Tre anni fa il suo intero archivio di carta, 334 raccoglitori, è traslocato dentro ai velluti della Biblioteca della Camera, prima metà del suo omaggio alla curiosità dei posteri. L’altra metà è in questo libro, scritto in prima persona singolare, maturandone un “vivo senso della catastrofe”. Non per passatismo o malinconia di perduta giovinezza, ma proprio per la pertinenza della materia da cuocere, la politica, che ha talmente masticato le sue radici da galleggiare in questo indistinto quotidiano, abitato dai “protagonisti dell’istante” che “comunicano senza aspettare risposte”.
Era fatta di domande-e-risposte la vecchia politica, quando il Paese respirava ansia di modernizzazione: le fabbriche invece del latifondo e poi l’ufficio invece della catena di montaggio. I cattolici ancora genuflessi all’autorità millenaria della Chiesa. I marxisti a quella secolarizzata del progresso. E dunque la sintesi stava nelle riforme, ma con la cautela del “casto connubio”. Delle infinite trattative che passavano per il Quirinale, il Vaticano, l’America, mai violando il perimetro della Guerra fredda, con i suoi segreti che arroventavano il doppio fondo della nazione e le molte mafie che in quelle fiamme bruciavano compromessi, fatturati e cadaveri.

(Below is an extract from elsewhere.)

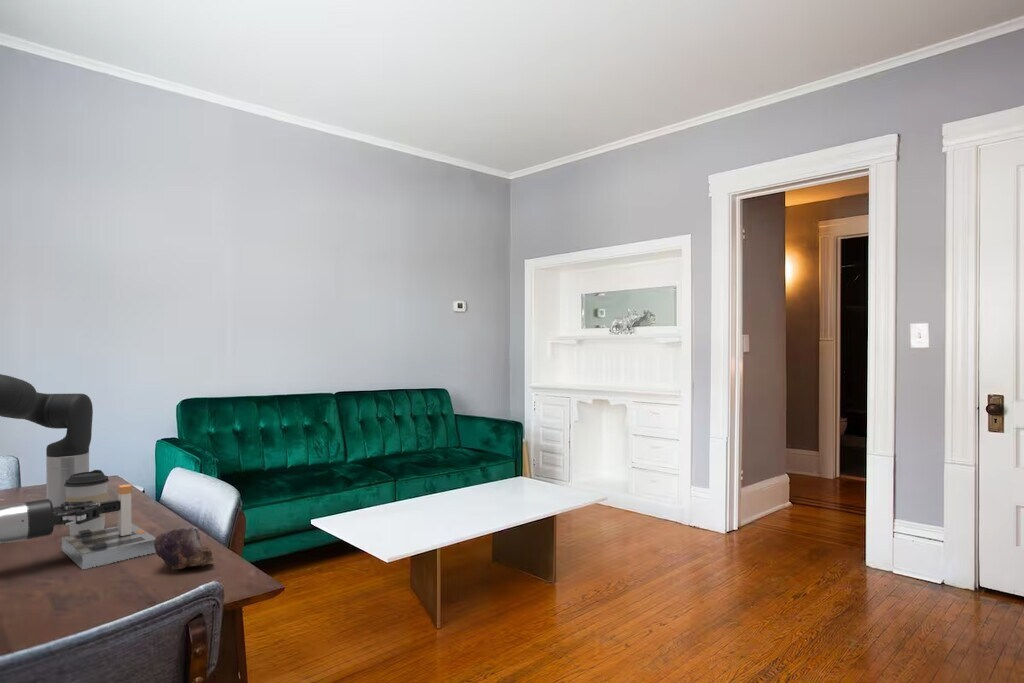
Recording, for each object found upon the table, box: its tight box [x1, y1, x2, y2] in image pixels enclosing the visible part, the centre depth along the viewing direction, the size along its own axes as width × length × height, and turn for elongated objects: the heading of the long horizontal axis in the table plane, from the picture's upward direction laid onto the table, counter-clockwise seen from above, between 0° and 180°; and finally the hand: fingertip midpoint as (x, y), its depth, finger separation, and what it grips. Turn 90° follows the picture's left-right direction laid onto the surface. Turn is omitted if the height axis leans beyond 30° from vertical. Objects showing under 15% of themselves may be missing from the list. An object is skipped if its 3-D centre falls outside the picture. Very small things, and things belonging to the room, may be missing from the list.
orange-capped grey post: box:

Per mezzo secolo fu lo stallo. Officiava Fanfani, poi Andreotti, poi Moro. E dopo il sangue di Moro, Cossiga. Con il rito dei partiti satelliti, i repubblicani di Ugo La Malfa, i liberali di Bozzi a fare e disfare cinquanta governi in quarant’anni. Fino alla lunga meteora di Bettino Craxi, il socialista, che si è preso il miglior partito in circolazione e in una dozzina d’anni l’ha schiantato, dissolto, rendendolo persino impronunciabile.
E nel danno, la beffa allestita dal suo erede naturale, Silvio B. “il quale a suo modo spostò le forme della politica al di là di qualsiasi immaginazione dando vita alla più straordinaria storia di potere degli ultimi settant’anni”.
I quali anni, grazie anche alla insonne dissoluzione della sinistra transitata da Occhetto a Martina, ma passando per Bertinotti e poi per Maria Elena Boschi, si sono infilati nel labirinto di oggi in compagnia di “questi qua”, i novissimi, come recita il sottotitolo del viaggio di Ceccarelli intorno alla nostra memoria collettiva di res publica e privata. Che al netto di tutti gli strologanti retroscena dei consueti resoconti quotidiani, viene qui rappresentata (e finalmente!) in scena, bastando quello che si vede a riconoscerla e a giudicarla.
A dispetto di tutte le nostre dimenticanze: una pedagogia portatile del Potere. Che brucia tanto velocemente le vite dei suoi protagonisti, li illumina, li illude, ce li restituisce in cenere.